O governo argentino colocou nas mãos do Fundo Monetário Internacional a possibilidade de impedir o aprofundamento de sua crise econômica e as esperanças de reeleição do presidente Mauricio Macri em 2019. Desde maio, quando recorreu abruptamente ao Fundo diante de uma forte desvalorização do peso, os cenários externo e doméstico pioraram e destruíram a perspectiva de que US$ 15 bilhões de ajuda financeira era tudo o que o país precisaria para seguir em frente. "Nestes meses se desataram juntas todas as tormentas", disse Macri em pronunciamento à nação, o mesmo em que anunciou que buscaria antecipação dos desembolsos do FMI para afastar os temores de que a Argentina poderia não cumprir seus compromissos até o fim de 2019.
As sucessivas e rápidas desvalorizações do peso - 52% no ano - deterioraram todas as expectativas sobre o desempenho da economia. A recessão que, segundo o ministro Nicolás Dujovne anunciara apenas há uma semana, seria de 1%, foi revista para uma queda de 2,4%, enquanto a inflação deverá estacionar ao fim do ano em 42%. As estatísticas corroboram as perspectivas negativas. Na comparação com o mesmo mês de 2017, a indústria argentina recuou 1,2% em maio, 8,1% em junho e 5,7% em julho, de acordo com o Indec. O salário médio dos trabalhadores formais declinou 4,3% em junho, mesmo após terem sido reajustados em 23,9% nos últimos 12 meses. O desemprego começou a subir.

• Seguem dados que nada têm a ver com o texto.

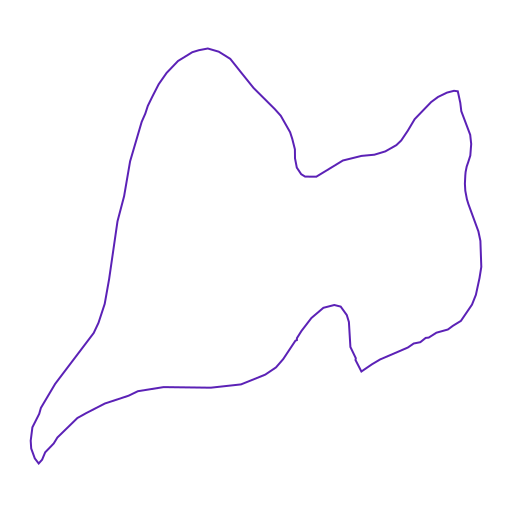 outline of Chiché, Quiché, Guatemala
{"feature_id": "79465075B58448783087993", "entity_name": "Chiché", "entity_type": "district", "adm_level": 2, "iso_a3": "GTM", "parent_name": "Guatemala", "parent_adm1": "Quiché", "projection": "equal_earth", "projection_center": [-91.034, 15.008], "detail": "fine", "context": "isolated", "style": "outline", "palette": "violet", "viewbox_px": 512, "rotation_deg": 0, "n_neighbors": 0, "source": "geoboundaries", "source_scale": "gbopen_adm2", "svg_char_len": 1487}
<svg xmlns="http://www.w3.org/2000/svg" viewBox="0 0 512 512"><path d="M457.8,91.3L454.0,90.8L447.0,92.6L438.1,96.9L431.2,102.0L414.7,119.1L407.8,130.7L401.2,140.5L396.4,145.1L385.3,151.4L374.4,154.7L361.5,155.9L350.6,158.6L342.9,160.5L316.3,176.7L305.1,176.6L301.2,174.2L296.8,167.6L295.0,158.3L294.9,149.3L292.3,139.0L290.1,132.2L280.8,115.8L274.8,109.1L253.5,87.9L240.4,71.6L230.3,58.9L218.8,51.7L207.8,48.5L198.9,50.2L192.3,52.2L178.0,61.0L166.6,72.9L158.7,84.2L152.4,96.5L147.8,105.9L145.3,113.6L141.7,121.8L130.1,161.3L124.1,196.2L117.5,221.3L109.1,279.2L104.7,303.9L98.5,322.8L93.7,333.0L55.2,383.8L40.9,407.9L39.2,413.9L32.4,427.3L30.7,440.7L31.2,448.5L34.8,458.4L38.7,463.5L42.1,459.7L45.2,452.3L53.7,443.5L57.4,437.5L77.4,418.0L86.4,413.0L104.9,403.5L128.6,395.7L137.9,391.2L163.6,387.1L195.5,387.5L210.7,387.7L241.0,384.4L265.3,374.6L276.0,367.4L283.2,359.1L295.4,340.7L296.9,340.1L296.9,338.2L301.5,330.9L311.4,318.0L323.4,307.8L334.3,305.0L340.7,306.6L346.8,315.1L348.9,322.0L350.4,347.0L355.8,358.2L355.5,360.0L361.4,371.5L372.1,364.2L380.2,359.4L407.9,347.5L413.7,343.5L420.3,342.2L425.7,337.9L428.7,337.6L436.4,332.7L447.9,329.5L452.9,325.8L460.9,320.9L468.2,310.2L472.0,304.6L475.9,294.8L479.5,278.1L481.3,266.9L480.4,240.9L478.4,231.4L469.5,207.1L468.4,204.1L466.9,199.2L465.3,190.8L464.9,183.7L465.3,175.4L465.6,172.0L466.7,166.5L468.1,162.5L470.3,155.6L471.2,144.0L470.2,134.8L461.3,111.2L460.3,102.9L457.8,91.3Z" fill="none" stroke="#5b21b6" stroke-width="2"/></svg>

Pouco após a costura do acordo com o Fundo, a Argentina recebeu US$ 15 bilhões. Apenas as intervenções para apoiar o peso, de 22 de junho até agora, consumiram US$ 11,8 bilhões das reservas (jornal Página 12, ontem), que estão em US$ 51,4 bilhões. Com a crise, o risco país dobrou de 400 para 800 pontos, refletindo os riscos de solvência externa e trazendo de volta os fantasmas do passado, isto é, o risco de novo calote.

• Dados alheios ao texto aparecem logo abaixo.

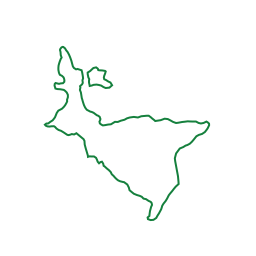 outline of Absheron District, Abşeron, Azerbaijan, rotated 255°
{"feature_id": "54616110B88432173472444", "entity_name": "Absheron District", "entity_type": "district", "adm_level": 2, "iso_a3": "AZE", "parent_name": "Azerbaijan", "parent_adm1": "Abşeron", "projection": "mercator", "projection_center": [49.449, 40.323], "detail": "fine", "context": "isolated", "style": "outline", "palette": "green", "viewbox_px": 256, "rotation_deg": 255, "n_neighbors": 0, "source": "geoboundaries", "source_scale": "gbopen_adm2", "svg_char_len": 3431}
<svg xmlns="http://www.w3.org/2000/svg" viewBox="0 0 256 256"><g transform="rotate(255 128 128)"><path d="M110.5,81.9L110.6,83.4L110.0,85.2L109.3,87.8L107.5,89.4L105.5,89.8L103.3,90.0L101.4,90.9L102.2,92.6L102.2,94.1L100.0,94.8L97.7,94.7L97.2,95.3L95.6,96.3L94.2,97.2L92.3,98.6L90.5,99.6L89.4,100.1L88.4,100.1L87.1,100.6L85.6,101.6L84.3,102.2L82.6,103.1L80.9,104.2L79.9,105.0L78.6,106.6L77.8,108.0L77.2,109.1L76.7,110.2L73.6,112.7L70.3,113.4L67.5,113.4L65.2,115.0L63.0,116.6L61.0,119.2L59.4,121.8L58.0,123.5L55.8,124.7L54.6,127.0L52.3,129.0L50.8,130.8L49.5,131.4L47.5,131.3L45.8,129.9L43.7,128.7L42.2,127.8L39.4,126.6L37.5,125.9L36.5,123.8L34.8,123.7L33.9,125.0L33.2,126.0L32.7,128.8L33.8,132.0L35.8,133.9L37.4,135.7L40.9,139.0L42.6,140.1L44.0,140.9L45.8,142.8L47.7,145.4L49.7,147.5L52.5,150.0L54.0,152.0L55.6,154.3L57.3,156.5L59.0,158.9L60.8,162.4L63.2,162.9L68.5,163.8L83.8,165.0L86.6,165.4L91.0,167.9L93.7,171.3L94.8,172.7L95.3,176.5L96.1,179.0L96.2,181.0L96.8,183.6L98.2,186.2L99.8,188.5L102.3,191.9L103.0,194.7L103.1,198.0L104.2,201.2L105.7,203.2L107.0,204.8L109.7,207.1L111.2,207.4L111.3,207.4L113.0,206.3L113.9,205.4L113.3,202.3L113.5,199.6L114.6,197.5L116.6,195.4L117.5,192.2L118.2,189.8L119.0,187.4L119.4,184.3L119.8,181.8L120.0,179.0L120.1,177.7L120.4,175.7L122.3,173.0L124.2,171.1L126.3,168.8L127.5,165.8L127.1,161.6L127.4,158.8L127.7,156.1L128.7,155.5L131.1,153.7L132.5,152.8L134.5,151.2L135.0,149.2L135.9,143.9L135.6,140.3L137.2,136.5L137.7,132.4L137.6,129.5L136.9,126.8L136.9,122.9L136.5,119.8L137.3,116.9L136.0,112.5L136.5,109.5L136.7,106.7L137.0,104.4L138.2,103.1L139.7,102.0L141.6,102.1L142.6,103.0L143.8,103.7L146.2,103.5L147.7,102.2L148.4,101.2L151.6,98.7L152.9,97.1L153.6,95.8L156.3,92.9L158.8,91.9L161.5,91.4L163.2,91.3L165.5,91.2L167.5,91.2L168.8,91.1L174.5,91.7L177.2,91.4L179.5,92.5L180.8,92.5L182.1,95.0L183.3,96.0L186.0,96.4L187.4,97.4L189.2,97.7L191.1,97.9L193.5,98.1L195.8,98.1L198.1,94.5L198.1,93.0L200.0,91.3L201.8,90.7L205.2,90.7L207.8,90.7L211.3,90.4L214.2,90.0L217.1,89.3L219.0,88.4L221.2,87.8L223.0,86.5L223.3,85.7L223.0,84.5L221.9,83.1L221.0,82.5L218.9,82.5L215.8,81.9L213.2,82.1L212.1,80.9L209.9,79.3L208.2,78.2L206.3,77.1L204.1,76.3L202.1,75.8L199.3,75.6L197.1,75.9L195.5,77.7L193.7,78.8L192.6,79.0L191.7,79.0L190.5,78.9L189.1,78.4L188.1,76.8L188.5,74.5L188.5,72.8L189.4,71.1L190.2,69.7L189.6,68.7L189.4,68.6L187.9,68.0L186.1,68.1L185.1,68.1L184.9,68.1L183.9,69.8L183.3,71.6L183.0,72.5L182.4,73.8L181.4,75.9L180.1,76.9L178.2,78.0L175.6,78.5L173.3,77.9L171.0,76.4L169.4,76.1L167.9,74.8L166.3,73.2L165.0,71.5L163.7,69.2L163.2,67.0L162.8,65.2L161.0,63.1L159.0,61.6L157.3,60.3L156.3,59.1L154.9,57.2L153.9,54.1L153.1,52.3L153.3,50.3L153.4,50.2L152.7,48.6L151.5,49.2L150.4,50.6L149.7,52.5L149.5,54.3L148.9,56.9L147.8,57.9L146.1,58.7L144.1,60.4L142.6,62.6L140.4,64.7L138.1,66.7L137.1,67.6L136.5,68.8L136.5,70.5L136.7,72.1L135.7,74.3L136.3,76.8L128.7,82.2L126.8,82.6L123.2,81.9L119.1,81.9L115.7,82.0L111.9,82.1L110.5,81.9ZM183.6,102.5L181.9,102.1L179.6,102.0L178.5,101.9L178.4,104.2L178.6,105.8L178.1,108.8L177.1,111.0L175.9,113.1L173.9,114.9L172.4,116.8L171.8,120.5L173.4,123.7L176.5,122.8L178.0,121.0L180.0,119.2L181.2,117.7L182.9,117.7L184.5,118.5L186.7,120.1L188.4,121.1L189.1,120.6L190.2,118.2L191.1,115.4L191.6,114.3L193.1,114.2L194.8,112.9L194.9,110.1L193.5,107.4L192.9,106.4L192.0,103.4L190.4,103.0L187.2,102.8L185.2,103.2L183.6,102.5Z" fill="none" stroke="#15803d" stroke-width="2"/></g></svg>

Não se sabe em detalhes o que o governo argentino pediu ao Fundo. O cronograma de desembolsos, pela situação crítica do país, pode dar um alívio ao menos momentâneo ao combalido peso. Dependendo do grau de desconfiança dos investidores, que já é alto e tende a subir com os sinais de depreciação acelerada de várias moedas emergentes, pode ser que o pacote argentino tenha de ser ampliado para além dos US$ 50 bilhões iniciais. Em Washington, o ministro da Fazenda, Nicolás Dujovne, não confirmou nem desmentiu essa possibilidade.
Da mesma forma que o presidente Macri anunciou que pedira desembolsos mais rápidos sem ter avisado ao FMI, o governo divulgou um pacote de ajuste sem combinação prévia, dobrando a aposta - a meta é de zerar o déficit primário, hoje de 2,9% do PIB, até o fim de 2019. Para obter esse resultado, as medidas se dividem igualmente em aumento de receitas e corte de gastos.
O governo voltou a taxar as exportações agrícolas e estendeu os impostos aos demais setores exportadores. As vendas externas de bens primários pagarão 4 pesos por dólar obtido, enquanto que para os demais bens e serviços a taxa é de 3 pesos por dólar. A soja, o carro chefe das exportações do país, teve a taxação anterior reduzida de 25% para 18%, mas a nova cobrança instituída levará o imposto a 29%. A estimativa é que com isso se arrecade em 2019 o equivalente a 1,5% do PIB, ou 280 bilhões de pesos (cerca de US$ 7 bilhões).
O corte de gastos mais pesado recairá sobre os investimentos, que serão reduzidos pela metade, para 0,7% do PIB, enquanto que a continuação do corte dos subsídios renderá economia de 0,5% do PIB, e uma série de medidas de ajustes na máquina pública redundará em diminuição de gastos de 0,2% do PIB. Entre as ações estão o corte do número de ministérios de 21 para 11, congelamento das contratações públicas e dos salários, cuja eventual recomposição não poderá ultrapassar a inflação corrente.
Se tudo der certo, a "recuperação será lenta", disse ontem Dujovne. O crescimento será nulo em 2019 e de apenas 1% em 2020. Isto significa que no ano eleitoral Macri, candidato à reeleição, não terá um legado positivo a apresentar e, quanto à expansão econômica, produzirá um resultado anual tão ruim quanto o que recebeu. Macri terá de contar também com a sorte, que lhe faltou até agora, de o cenário externo não se deteriorar ainda mais, obrigando-o a novas repactuações com o FMI e mais austeridade aos argentinos. Macri não conseguiu se desvencilhar da "herança maldita" de Cristina Kirchner, o que ainda pode arruinar suas chances de continuar na Casa Rosada.